[What is required] Copy every line of the records below, keeping each one unchanged.

[Excerpted records]
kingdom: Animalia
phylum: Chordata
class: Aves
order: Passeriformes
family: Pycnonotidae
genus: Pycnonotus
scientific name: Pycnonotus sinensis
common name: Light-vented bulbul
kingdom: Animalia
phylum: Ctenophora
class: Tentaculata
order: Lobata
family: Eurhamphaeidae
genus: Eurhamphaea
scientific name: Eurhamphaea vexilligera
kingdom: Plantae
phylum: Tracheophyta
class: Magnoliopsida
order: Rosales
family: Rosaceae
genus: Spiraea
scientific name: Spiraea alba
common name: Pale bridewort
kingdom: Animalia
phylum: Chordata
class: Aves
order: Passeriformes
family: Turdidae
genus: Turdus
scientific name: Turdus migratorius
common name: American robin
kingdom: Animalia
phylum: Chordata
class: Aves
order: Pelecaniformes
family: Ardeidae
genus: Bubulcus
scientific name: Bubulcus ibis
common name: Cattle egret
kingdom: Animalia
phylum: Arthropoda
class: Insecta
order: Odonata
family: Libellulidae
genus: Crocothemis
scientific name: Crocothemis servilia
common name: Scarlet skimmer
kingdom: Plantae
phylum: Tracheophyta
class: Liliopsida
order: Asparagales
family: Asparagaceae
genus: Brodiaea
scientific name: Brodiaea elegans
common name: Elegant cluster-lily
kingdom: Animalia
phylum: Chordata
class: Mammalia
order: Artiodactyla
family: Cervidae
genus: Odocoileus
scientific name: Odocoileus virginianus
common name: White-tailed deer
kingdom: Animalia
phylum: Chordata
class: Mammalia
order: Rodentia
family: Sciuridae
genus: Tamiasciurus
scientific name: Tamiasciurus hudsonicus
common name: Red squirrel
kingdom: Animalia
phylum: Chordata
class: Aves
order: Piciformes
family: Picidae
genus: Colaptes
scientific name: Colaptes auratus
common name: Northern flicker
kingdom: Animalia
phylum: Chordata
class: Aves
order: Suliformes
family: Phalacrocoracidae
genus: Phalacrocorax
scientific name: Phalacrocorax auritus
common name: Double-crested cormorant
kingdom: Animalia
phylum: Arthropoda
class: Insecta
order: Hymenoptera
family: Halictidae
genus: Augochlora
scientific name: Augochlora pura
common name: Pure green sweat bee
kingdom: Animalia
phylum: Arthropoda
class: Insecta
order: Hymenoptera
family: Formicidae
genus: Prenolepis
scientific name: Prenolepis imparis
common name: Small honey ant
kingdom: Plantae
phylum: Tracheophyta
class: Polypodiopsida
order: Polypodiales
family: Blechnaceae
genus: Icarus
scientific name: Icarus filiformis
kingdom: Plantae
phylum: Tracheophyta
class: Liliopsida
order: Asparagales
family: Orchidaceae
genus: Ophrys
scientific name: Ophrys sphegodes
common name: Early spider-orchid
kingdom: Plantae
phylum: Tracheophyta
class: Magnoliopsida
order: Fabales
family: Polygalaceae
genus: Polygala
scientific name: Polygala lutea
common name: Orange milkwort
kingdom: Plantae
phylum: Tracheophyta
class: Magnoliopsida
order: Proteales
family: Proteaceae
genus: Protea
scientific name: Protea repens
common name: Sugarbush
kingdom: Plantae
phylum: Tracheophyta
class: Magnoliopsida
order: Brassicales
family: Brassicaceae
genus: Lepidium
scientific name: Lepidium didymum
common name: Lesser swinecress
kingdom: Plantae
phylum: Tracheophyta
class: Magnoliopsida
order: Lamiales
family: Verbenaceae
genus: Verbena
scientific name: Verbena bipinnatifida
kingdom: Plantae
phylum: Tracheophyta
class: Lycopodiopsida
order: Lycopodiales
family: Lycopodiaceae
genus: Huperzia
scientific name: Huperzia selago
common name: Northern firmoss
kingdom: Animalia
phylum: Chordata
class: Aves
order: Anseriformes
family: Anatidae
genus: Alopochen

[Solution below]
kingdom: Animalia
phylum: Chordata
class: Aves
order: Passeriformes
family: Pycnonotidae
genus: Pycnonotus
scientific name: Pycnonotus sinensis
common name: Light-vented bulbul
kingdom: Animalia
phylum: Ctenophora
class: Tentaculata
order: Lobata
family: Eurhamphaeidae
genus: Eurhamphaea
scientific name: Eurhamphaea vexilligera
kingdom: Plantae
phylum: Tracheophyta
class: Magnoliopsida
order: Rosales
family: Rosaceae
genus: Spiraea
scientific name: Spiraea alba
common name: Pale bridewort
kingdom: Animalia
phylum: Chordata
class: Aves
order: Passeriformes
family: Turdidae
genus: Turdus
scientific name: Turdus migratorius
common name: American robin
kingdom: Animalia
phylum: Chordata
class: Aves
order: Pelecaniformes
family: Ardeidae
genus: Bubulcus
scientific name: Bubulcus ibis
common name: Cattle egret
kingdom: Animalia
phylum: Arthropoda
class: Insecta
order: Odonata
family: Libellulidae
genus: Crocothemis
scientific name: Crocothemis servilia
common name: Scarlet skimmer
kingdom: Plantae
phylum: Tracheophyta
class: Liliopsida
order: Asparagales
family: Asparagaceae
genus: Brodiaea
scientific name: Brodiaea elegans
common name: Elegant cluster-lily
kingdom: Animalia
phylum: Chordata
class: Mammalia
order: Artiodactyla
family: Cervidae
genus: Odocoileus
scientific name: Odocoileus virginianus
common name: White-tailed deer
kingdom: Animalia
phylum: Chordata
class: Mammalia
order: Rodentia
family: Sciuridae
genus: Tamiasciurus
scientific name: Tamiasciurus hudsonicus
common name: Red squirrel
kingdom: Animalia
phylum: Chordata
class: Aves
order: Piciformes
family: Picidae
genus: Colaptes
scientific name: Colaptes auratus
common name: Northern flicker
kingdom: Animalia
phylum: Chordata
class: Aves
order: Suliformes
family: Phalacrocoracidae
genus: Phalacrocorax
scientific name: Phalacrocorax auritus
common name: Double-crested cormorant
kingdom: Animalia
phylum: Arthropoda
class: Insecta
order: Hymenoptera
family: Halictidae
genus: Augochlora
scientific name: Augochlora pura
common name: Pure green sweat bee
kingdom: Animalia
phylum: Arthropoda
class: Insecta
order: Hymenoptera
family: Formicidae
genus: Prenolepis
scientific name: Prenolepis imparis
common name: Small honey ant
kingdom: Plantae
phylum: Tracheophyta
class: Polypodiopsida
order: Polypodiales
family: Blechnaceae
genus: Icarus
scientific name: Icarus filiformis
kingdom: Plantae
phylum: Tracheophyta
class: Liliopsida
order: Asparagales
family: Orchidaceae
genus: Ophrys
scientific name: Ophrys sphegodes
common name: Early spider-orchid
kingdom: Plantae
phylum: Tracheophyta
class: Magnoliopsida
order: Fabales
family: Polygalaceae
genus: Polygala
scientific name: Polygala lutea
common name: Orange milkwort
kingdom: Plantae
phylum: Tracheophyta
class: Magnoliopsida
order: Proteales
family: Proteaceae
genus: Protea
scientific name: Protea repens
common name: Sugarbush
kingdom: Plantae
phylum: Tracheophyta
class: Magnoliopsida
order: Brassicales
family: Brassicaceae
genus: Lepidium
scientific name: Lepidium didymum
common name: Lesser swinecress
kingdom: Plantae
phylum: Tracheophyta
class: Magnoliopsida
order: Lamiales
family: Verbenaceae
genus: Verbena
scientific name: Verbena bipinnatifida
kingdom: Plantae
phylum: Tracheophyta
class: Lycopodiopsida
order: Lycopodiales
family: Lycopodiaceae
genus: Huperzia
scientific name: Huperzia selago
common name: Northern firmoss
kingdom: Animalia
phylum: Chordata
class: Aves
order: Anseriformes
family: Anatidae
genus: Alopochen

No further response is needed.